The study limitations identified by the authors was lack of detail on the department level, which did not permit the inclusion of factors such as shift rotation and support from management. In addition, the cross-sectional design did not allow the authors to determine the direction of the impact, for example, does family/work conflict to burnout or vice versa.
The implications for nursing practice are on the departmental level and suggested that sufficient staffing, and management issues such as support and leadership are important for the mental health of nurses. The current reality for Europe is the same for other parts of the developed world, and that is the reducing levels of funding. Good leadership is paramount in a climate of economic restraints that place a burden on the ability of the department to provide adequate staffing. The authors suggested that further studies that provide greater detail on the individual level, such as family composition and shift work, and on the lower levels of management.
5. Conclusion
In conclusion, the study supports the relationship between nurse burnout and characteristics of the organization. The findings highlight the need for management to develop policies that facilitate the balance between work and family. Supervisors should apply strategies that reduce the impact of work on family responsibilities. The study has a large number of participants, which makes the statistics robust. The study demonstrated the relationship between emotional exhaustion and family/work conflicts, but not the other burnout factors of depersonalization and personal accomplishment. Therefore, the study does provide support for the importance of nurse-centered hospital policies. However, the lack of detail on the department and institution level and the necessity of aggregating the data weaken the utility of the findings.
References
Aiken, L. H., Sermeus, W., Van den Heede, K., Sloane, D.M., Busse, R., et al. (2012). Patient safety, satisfaction, and quality of hospital care: cross sectional surveys of nurses and patients in 12 countries in Europe and the United States. BMJ, 344: e1717.

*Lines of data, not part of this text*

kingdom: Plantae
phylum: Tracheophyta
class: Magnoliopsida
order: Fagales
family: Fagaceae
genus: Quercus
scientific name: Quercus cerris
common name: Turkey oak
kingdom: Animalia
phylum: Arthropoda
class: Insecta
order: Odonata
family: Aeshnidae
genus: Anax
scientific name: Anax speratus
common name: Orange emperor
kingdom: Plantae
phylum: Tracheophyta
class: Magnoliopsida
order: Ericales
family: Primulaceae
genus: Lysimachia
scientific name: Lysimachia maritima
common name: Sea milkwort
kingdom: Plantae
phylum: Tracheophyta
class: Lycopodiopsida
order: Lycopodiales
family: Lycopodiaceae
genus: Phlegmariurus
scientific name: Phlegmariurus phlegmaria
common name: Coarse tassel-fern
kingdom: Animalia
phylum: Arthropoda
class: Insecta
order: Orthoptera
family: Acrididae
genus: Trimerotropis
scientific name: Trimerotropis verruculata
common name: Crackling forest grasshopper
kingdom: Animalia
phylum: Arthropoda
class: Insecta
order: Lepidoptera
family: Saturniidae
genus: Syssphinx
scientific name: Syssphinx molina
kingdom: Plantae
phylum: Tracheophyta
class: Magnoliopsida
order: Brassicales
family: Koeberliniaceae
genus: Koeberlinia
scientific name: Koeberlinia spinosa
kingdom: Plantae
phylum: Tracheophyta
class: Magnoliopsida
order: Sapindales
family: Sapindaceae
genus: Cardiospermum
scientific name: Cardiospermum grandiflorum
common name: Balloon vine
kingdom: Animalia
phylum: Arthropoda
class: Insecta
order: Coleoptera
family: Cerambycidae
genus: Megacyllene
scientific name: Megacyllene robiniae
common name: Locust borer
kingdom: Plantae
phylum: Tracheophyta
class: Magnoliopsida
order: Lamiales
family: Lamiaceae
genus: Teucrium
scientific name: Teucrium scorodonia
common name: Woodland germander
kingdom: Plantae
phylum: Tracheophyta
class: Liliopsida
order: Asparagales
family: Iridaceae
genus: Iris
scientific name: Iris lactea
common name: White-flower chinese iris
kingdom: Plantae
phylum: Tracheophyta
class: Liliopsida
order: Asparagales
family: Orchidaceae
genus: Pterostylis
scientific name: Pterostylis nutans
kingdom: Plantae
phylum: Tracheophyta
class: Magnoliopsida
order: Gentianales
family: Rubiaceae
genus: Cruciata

Leineweber, C. Westerlund, H., Chungkham, H. S., Lindqvist, R., Runesdotter, S. & Tishelman, A. (2014). Nurses’ Practice Environment and Work-Family conflict in relation to burn out: A multilevel modelling approach. PLoS One, 9 (5), e96991. DOI:10:1371/journal.pone.0096991.
Maslach, C., Jackson, S. E., & Leiter, M. P. (1996). Maslach Burnout Inventory Manual. Palo Alto: Consulting Psychologists Press, Inc.
Sermeus, W., Aiken, L. H., Van den Heede, K., Rafferty, A. M., Griffiths, P., et al. (2011). Nurse forecasting in Europe (RN4CAST): Rationale, design and methodology. BMC Nursing, 10: 6.